→ Stored data:
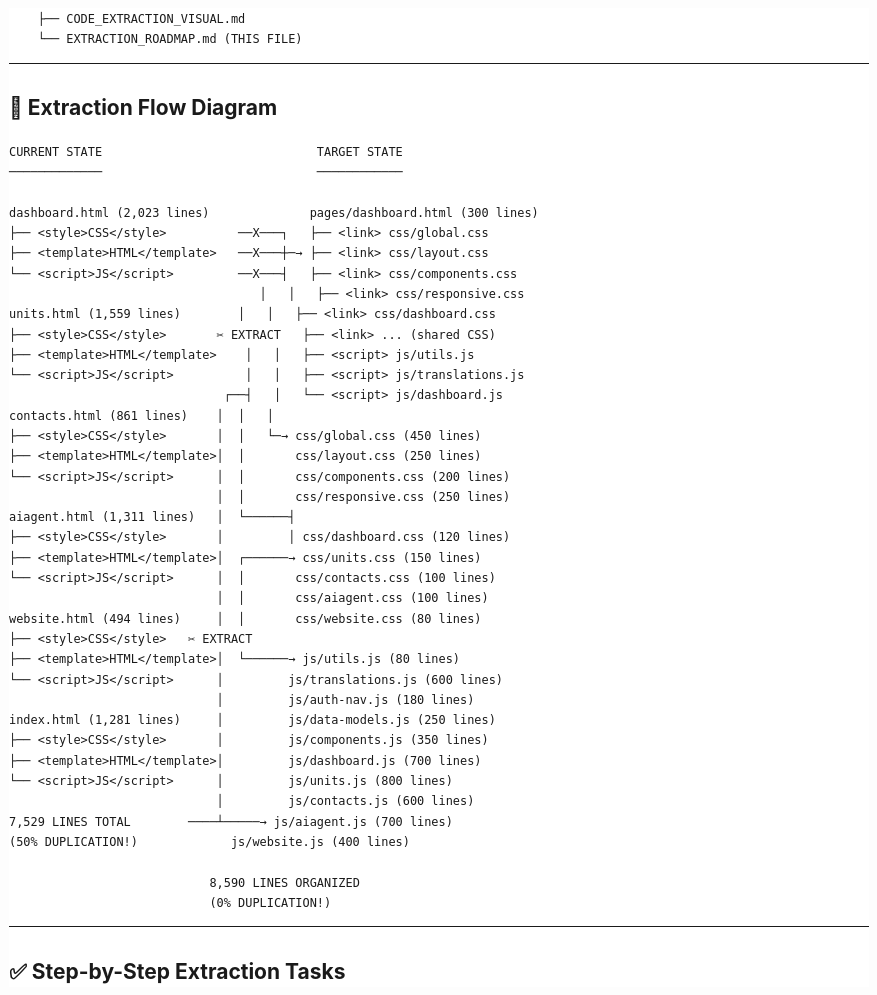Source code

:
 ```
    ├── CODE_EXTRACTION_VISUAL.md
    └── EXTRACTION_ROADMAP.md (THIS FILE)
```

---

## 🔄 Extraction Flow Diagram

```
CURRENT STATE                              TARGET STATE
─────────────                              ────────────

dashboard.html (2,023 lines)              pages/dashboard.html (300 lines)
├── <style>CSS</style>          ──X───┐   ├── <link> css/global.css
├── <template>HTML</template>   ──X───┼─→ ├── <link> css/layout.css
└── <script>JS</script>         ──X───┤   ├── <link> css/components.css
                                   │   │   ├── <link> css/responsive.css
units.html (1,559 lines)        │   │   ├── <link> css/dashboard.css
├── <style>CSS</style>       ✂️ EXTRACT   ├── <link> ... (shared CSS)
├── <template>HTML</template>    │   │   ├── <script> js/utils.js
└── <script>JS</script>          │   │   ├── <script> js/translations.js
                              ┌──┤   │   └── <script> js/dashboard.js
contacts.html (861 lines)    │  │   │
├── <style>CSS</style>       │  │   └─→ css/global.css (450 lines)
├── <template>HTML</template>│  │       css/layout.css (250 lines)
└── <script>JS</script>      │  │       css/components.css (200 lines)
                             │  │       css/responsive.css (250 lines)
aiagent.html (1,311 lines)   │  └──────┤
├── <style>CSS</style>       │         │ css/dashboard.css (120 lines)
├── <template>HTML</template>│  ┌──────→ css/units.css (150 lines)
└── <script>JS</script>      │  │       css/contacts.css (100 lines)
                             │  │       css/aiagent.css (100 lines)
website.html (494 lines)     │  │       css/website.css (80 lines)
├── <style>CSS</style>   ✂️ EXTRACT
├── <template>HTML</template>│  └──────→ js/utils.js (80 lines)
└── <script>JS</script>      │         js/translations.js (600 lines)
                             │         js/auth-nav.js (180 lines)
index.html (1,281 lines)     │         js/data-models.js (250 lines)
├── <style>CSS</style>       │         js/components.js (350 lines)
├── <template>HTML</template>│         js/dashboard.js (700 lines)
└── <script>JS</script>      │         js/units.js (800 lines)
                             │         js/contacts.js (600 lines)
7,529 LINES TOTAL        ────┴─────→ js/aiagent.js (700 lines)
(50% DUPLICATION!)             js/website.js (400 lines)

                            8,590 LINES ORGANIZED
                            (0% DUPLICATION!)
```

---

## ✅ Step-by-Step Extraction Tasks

→ Exercise aim:
Note each line above that holds "layout", then copy all of them.

→ Answer:
├── <template>HTML</template>   ──X───┼─→ ├── <link> css/layout.css
├── <template>HTML</template>│  │       css/layout.css (250 lines)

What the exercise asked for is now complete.